→ Source material
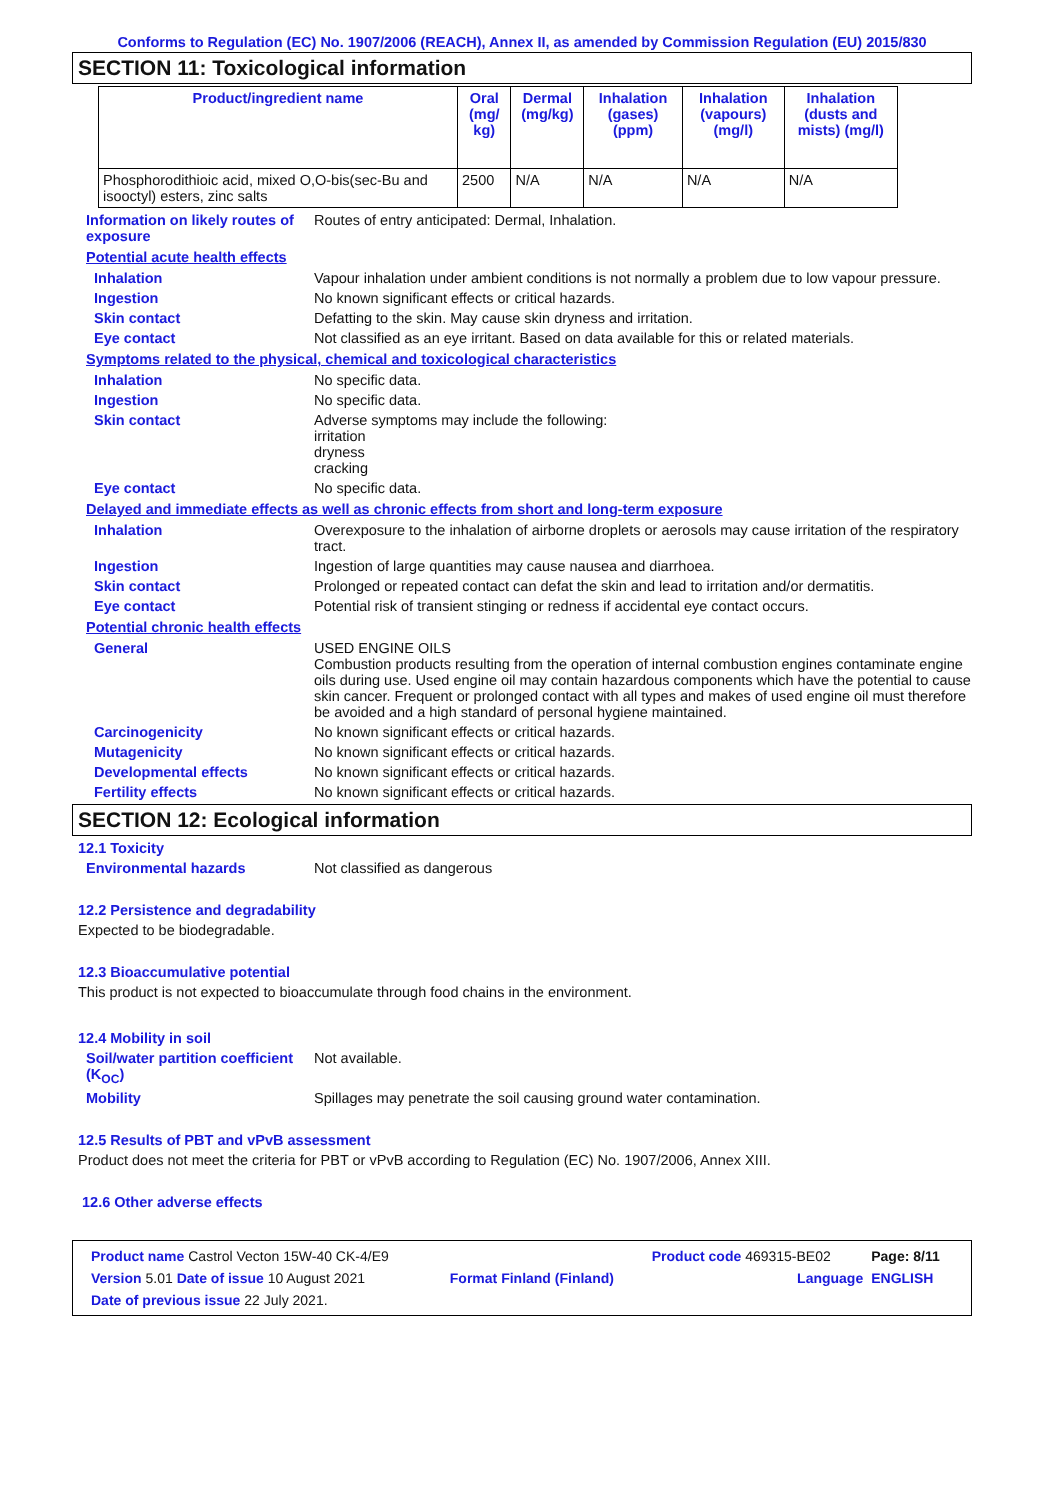Conforms to Regulation (EC) No. 1907/2006 (REACH), Annex II, as amended by Commission Regulation (EU) 2015/830
SECTION 11: Toxicological information
| Product/ingredient name | Oral (mg/ kg) | Dermal (mg/kg) | Inhalation (gases) (ppm) | Inhalation (vapours) (mg/l) | Inhalation (dusts and mists) (mg/l) |
| --- | --- | --- | --- | --- | --- |
| Phosphorodithioic acid, mixed O,O-bis(sec-Bu and isooctyl) esters, zinc salts | 2500 | N/A | N/A | N/A | N/A |
Information on likely routes of exposure
Routes of entry anticipated: Dermal, Inhalation.
Potential acute health effects
Inhalation Vapour inhalation under ambient conditions is not normally a problem due to low vapour pressure.
Ingestion No known significant effects or critical hazards.
Skin contact Defatting to the skin. May cause skin dryness and irritation.
Eye contact Not classified as an eye irritant. Based on data available for this or related materials.
Symptoms related to the physical, chemical and toxicological characteristics
Inhalation No specific data.
Ingestion No specific data.
Skin contact Adverse symptoms may include the following:
irritation
dryness
cracking
Eye contact No specific data.
Delayed and immediate effects as well as chronic effects from short and long-term exposure
Inhalation Overexposure to the inhalation of airborne droplets or aerosols may cause irritation of the respiratory tract.
Ingestion Ingestion of large quantities may cause nausea and diarrhoea.
Skin contact Prolonged or repeated contact can defat the skin and lead to irritation and/or dermatitis.
Eye contact Potential risk of transient stinging or redness if accidental eye contact occurs.
Potential chronic health effects
General USED ENGINE OILS
Combustion products resulting from the operation of internal combustion engines contaminate engine oils during use. Used engine oil may contain hazardous components which have the potential to cause skin cancer. Frequent or prolonged contact with all types and makes of used engine oil must therefore be avoided and a high standard of personal hygiene maintained.
Carcinogenicity No known significant effects or critical hazards.
Mutagenicity No known significant effects or critical hazards.
Developmental effects No known significant effects or critical hazards.
Fertility effects No known significant effects or critical hazards.
SECTION 12: Ecological information
12.1 Toxicity
Environmental hazards Not classified as dangerous
12.2 Persistence and degradability
Expected to be biodegradable.
12.3 Bioaccumulative potential
This product is not expected to bioaccumulate through food chains in the environment.
12.4 Mobility in soil
Soil/water partition coefficient (K<sub>OC</sub>)
Not available.
Mobility Spillages may penetrate the soil causing ground water contamination.
12.5 Results of PBT and vPvB assessment
Product does not meet the criteria for PBT or vPvB according to Regulation (EC) No. 1907/2006, Annex XIII.
12.6 Other adverse effects
| Product name Castrol Vecton 15W-40 CK-4/E9 | | Product code 469315-BE02 | Page: 8/11 |
| Version 5.01 Date of issue 10 August 2021 | Format Finland (Finland) | Language | ENGLISH |
| Date of previous issue 22 July 2021. | | | |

→ Task statement
Starting with the first line of the material, print each line exactly until you have printed the line with "Routes of entry", and skip the pictures.

→ Answer for the task
Conforms to Regulation (EC) No. 1907/2006 (REACH), Annex II, as amended by Commission Regulation (EU) 2015/830
SECTION 11: Toxicological information
| Product/ingredient name | Oral (mg/ kg) | Dermal (mg/kg) | Inhalation (gases) (ppm) | Inhalation (vapours) (mg/l) | Inhalation (dusts and mists) (mg/l) |
| --- | --- | --- | --- | --- | --- |
| Phosphorodithioic acid, mixed O,O-bis(sec-Bu and isooctyl) esters, zinc salts | 2500 | N/A | N/A | N/A | N/A |
Information on likely routes of exposure
Routes of entry anticipated: Dermal, Inhalation.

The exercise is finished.